Уже после первого взрыва мы, как зайцы, кинулись бежать. Повернули к тому месту, где мы выходили из наших экипажей, но их там не было. По подъездной аллее, звеня колоколами, вереницей неслись пожарные бочки. Вокруг суетились и бегали толпы слуг и гостей. До нас никому не было дела. Все толкались. Мы с девочками боялись потеряться.
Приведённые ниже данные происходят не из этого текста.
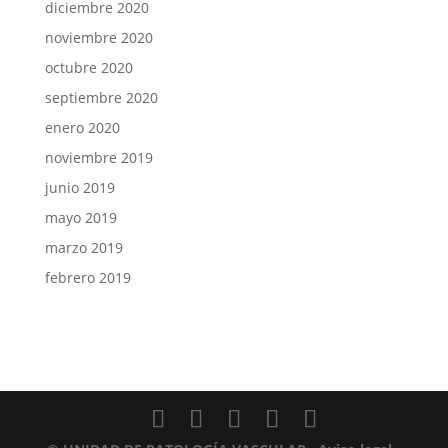
diciembre 2020
noviembre 2020
octubre 2020
septiembre 2020
enero 2020
noviembre 2019
junio 2019
mayo 2019
marzo 2019
febrero 2019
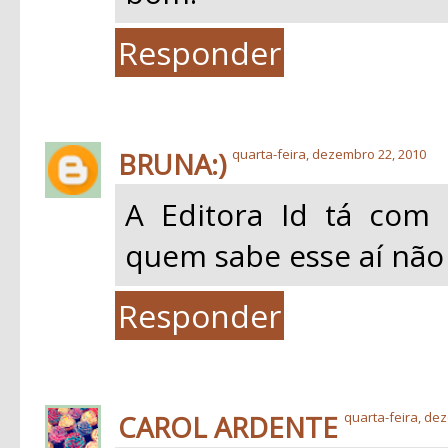
Responder
BRUNA:)
quarta-feira, dezembro 22, 2010
A Editora Id tá com 
quem sabe esse aí não s
Responder
CAROL ARDENTE
quarta-feira, de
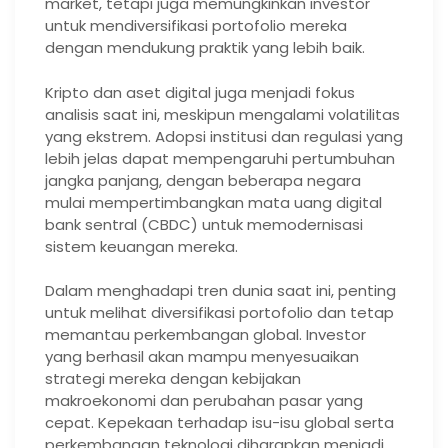
market, tetapi juga memungkinkan investor
untuk mendiversifikasi portofolio mereka
dengan mendukung praktik yang lebih baik.
Kripto dan aset digital juga menjadi fokus
analisis saat ini, meskipun mengalami volatilitas
yang ekstrem. Adopsi institusi dan regulasi yang
lebih jelas dapat mempengaruhi pertumbuhan
jangka panjang, dengan beberapa negara
mulai mempertimbangkan mata uang digital
bank sentral (CBDC) untuk memodernisasi
sistem keuangan mereka.
Dalam menghadapi tren dunia saat ini, penting
untuk melihat diversifikasi portofolio dan tetap
memantau perkembangan global. Investor
yang berhasil akan mampu menyesuaikan
strategi mereka dengan kebijakan
makroekonomi dan perubahan pasar yang
cepat. Kepekaan terhadap isu-isu global serta
perkembangan teknologi diharapkan menjadi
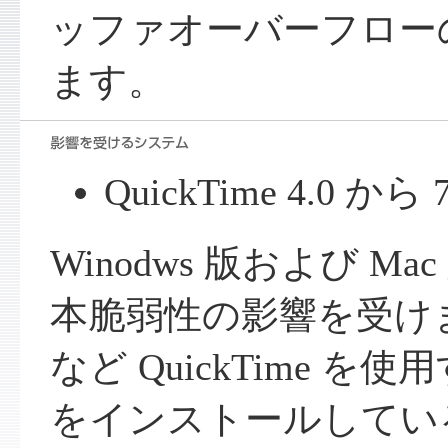
ッファオーバーフロー
ます。
QuickTime 4.0 から 
Winodws 版および Mac 
本脆弱性の影響を受けます
など QuickTime 
をインストールしてい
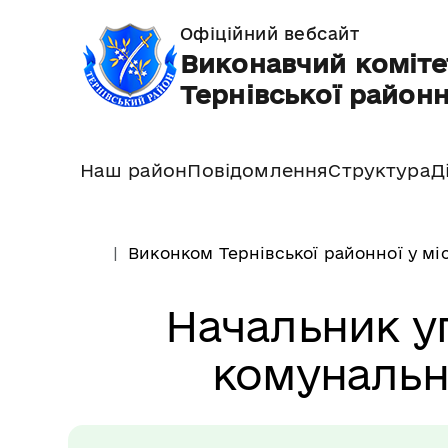
Офіційний вебсайт
Виконавчий коміте
Тернівської районн
Наш район
Повідомлення
Структура
Д
Виконком Тернівської районної у мі
Начальник у
комунальн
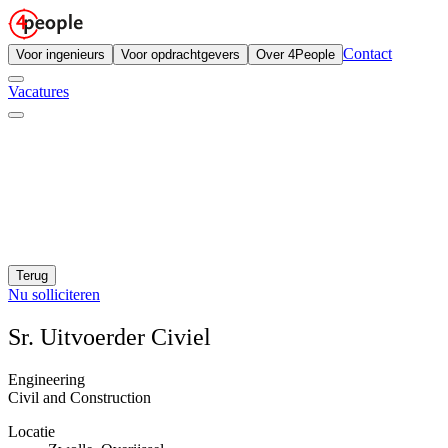
Contact
Voor ingenieurs
Voor opdrachtgevers
Over 4People
Vacatures
Terug
Nu solliciteren
Sr. Uitvoerder Civiel
Engineering
Civil and Construction
Locatie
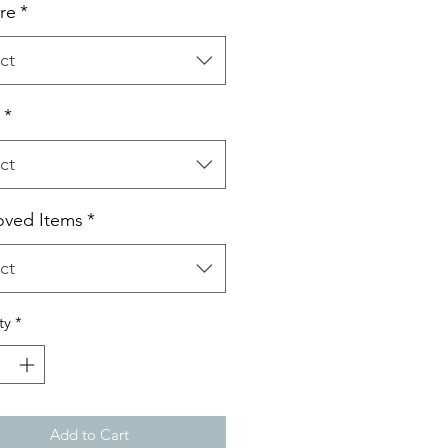
re
*
ct
*
ct
oved Items
*
ct
ty
*
Add to Cart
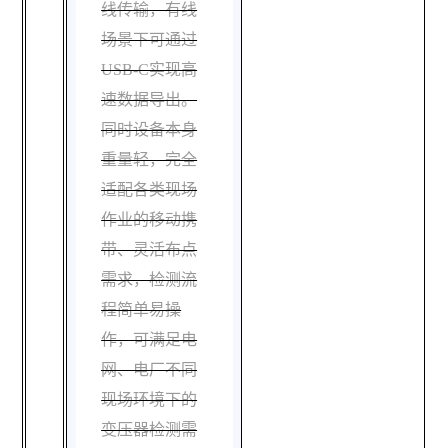
线传输，有线
场景下可通过
USB-C实现高
速数据导出。
同时设备本身
重量轻，完全
适配各类现场
作业的移动携
带、灵活布点
需求，检测流
程简单易操
作，可满足电
网、电厂不同
现场环境下的
变压器检测需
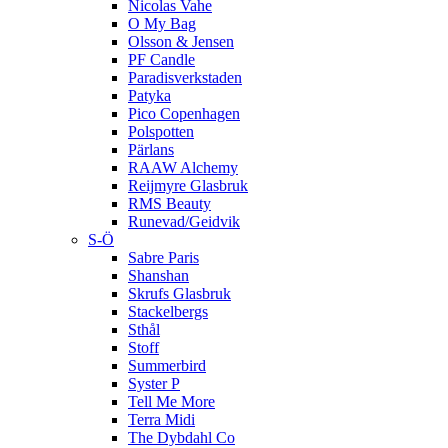
Nicolas Vahe
O My Bag
Olsson & Jensen
PF Candle
Paradisverkstaden
Patyka
Pico Copenhagen
Polspotten
Pärlans
RAAW Alchemy
Reijmyre Glasbruk
RMS Beauty
Runevad/Geidvik
S-Ö
Sabre Paris
Shanshan
Skrufs Glasbruk
Stackelbergs
Sthål
Stoff
Summerbird
Syster P
Tell Me More
Terra Midi
The Dybdahl Co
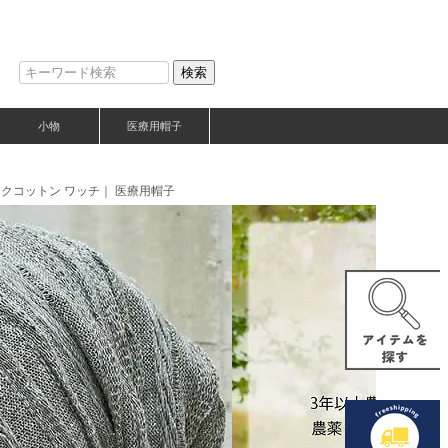
検索
小物
医療用帽子
クコットン ワッチ｜ 医療用帽子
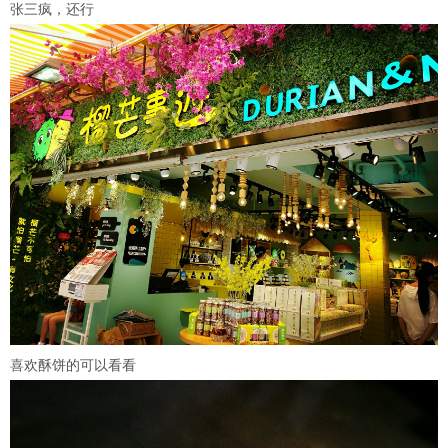
张三疯，还行
喜欢酥饼的可以看看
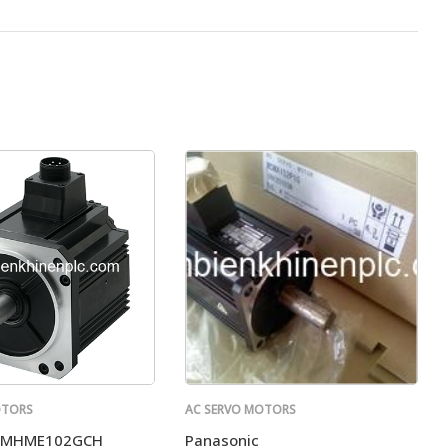
OTORS
AC SERVO MOTORS
PANASONIC
c MHME102GCH
Panasonic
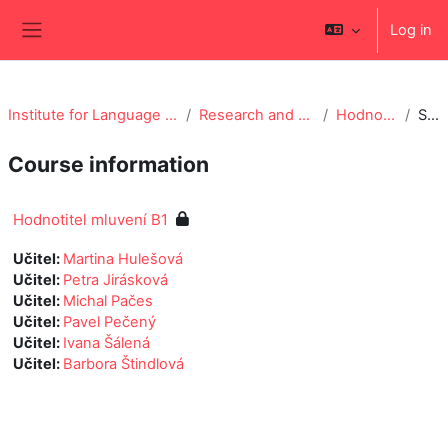
Skip to main content
Log in
Side panel
Institute for Language and Preparatory Studies (ÚJOP)
Research and Testing Centre CU (RTC)
Hodnotitel mluvení B1
Summary
Course information
Hodnotitel mluvení B1
Učitel:
Martina Hulešová
Učitel:
Petra Jirásková
Učitel:
Michal Pačes
Učitel:
Pavel Pečený
Učitel:
Ivana Šálená
Učitel:
Barbora Štindlová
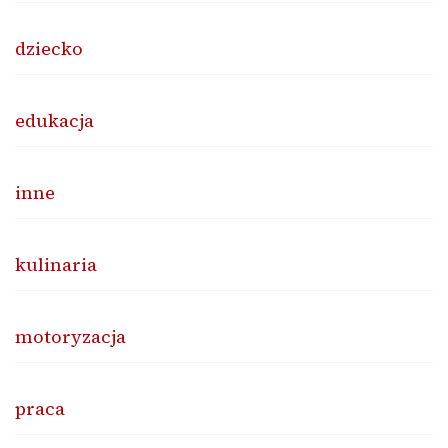
dziecko
edukacja
inne
kulinaria
motoryzacja
praca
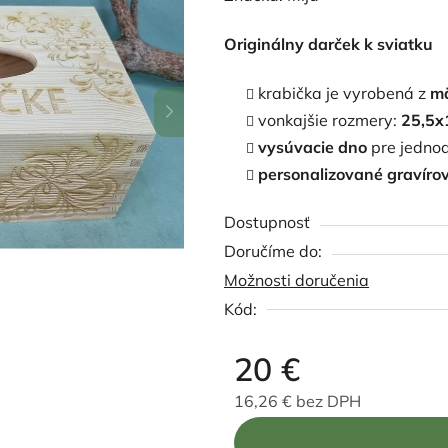
produktu
Originálny darček k sviatku
je
5,0
krabička je vyrobená z
m
z
vonkajšie rozmery:
25,5x
5
vysúvacie dno
pre jednod
hviezdičiek.
personalizované gravíro
Dostupnosť
Možnosti doručenia
Kód:
20 €
16,26 € bez DPH
Jednotková cena:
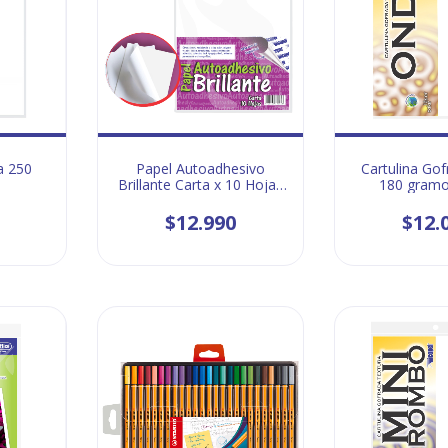
a 250
Papel Autoadhesivo
Cartulina Go
Brillante Carta x 10 Hojas
180 gramo
- 2 Ud
$12.990
$12.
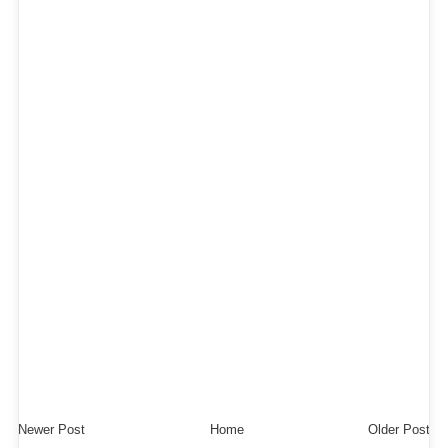
Newer Post
Home
Older Post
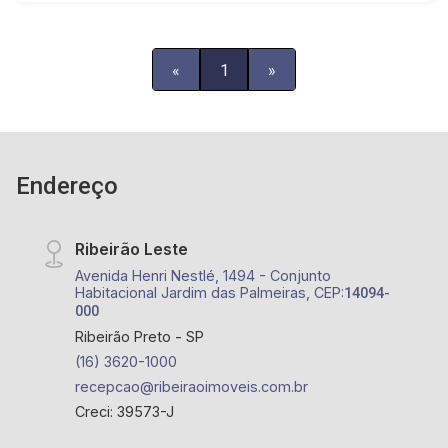
«
1
»
Endereço
Ribeirão Leste
Avenida Henri Nestlé, 1494 - Conjunto
Habitacional Jardim das Palmeiras, CEP:
14094-
000
Ribeirão Preto - SP
(16) 3620-1000
recepcao@ribeiraoimoveis.com.br
Creci: 39573-J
Ни директрисы, ни Майи Рудольфовны…
Непривычные к посторонним и абсолютно потерянные, мы невольно постарались оказаться подальше от пугающей толпы и суеты — пошли к выходу, к воротам. Предполагаю, что наш внешний вид, особенно парадные белые фартуки, являли собой жалкое зрелище. Мы механически образовали колону по двое. Так и прошли мимо изумлённой стражи, которая не только не остановила нас, а, даже, любезно подсказала мне дорогу к нашему институту.
А что? Никакого другого дома у нас не было, поэтому мы пошли туда.
Пожарные бочки наделали много шума, наверное, поэтому, несмотря на ночное время, на улице было много любопытных горожан. Нам было у кого спросить дорогу к институту, а им было у кого спросить, что горит. В общем, мы помогали друг другу, поэтому наша маленькая колона из четырёх пар успешно двигалась в правильном направлении.
Оба институтских экипажа с директрисой в одном из них и Майей Рудольфовной в другом, нагнали нас, когда мы уже видели родной каменный забор, за которым сейчас нам всем отчаянно хотелось спрятаться.
Директрису мы услышали издалека:
— Что за самоуправство?! Я вас спрашиваю?
Мы с девочками нерешительно замерли, прижавшись к обочине. Когда обе кареты остановились и дверцы приглашающе открылись, мы все ломанулись туда, где молча сидела Майя.
— Кто вам разрешил? — директриса кричала, но выглядела не грозной, а растерянной и насмерть перепуганной, как и молчаливая Майя.
В ворота мы въехали в экипажах. Директриса — в первом, остальные — во втором. Мы возвращались усталые, измученные, без пачек, которые сгорели вместе с розовой комнатой и без троих лучших балерин: обеих девочек из выпускного класса Натальи и Ирины, семнадцати лет, и одной девятиклассницы — Ольги, шестнадцатилетней.
Мне невольно вспомнилось как пышно, с какой завистью нас провожали. Мы возвращались, как разбитая армия: с потерями, потрёпанные, раненные и несчастные.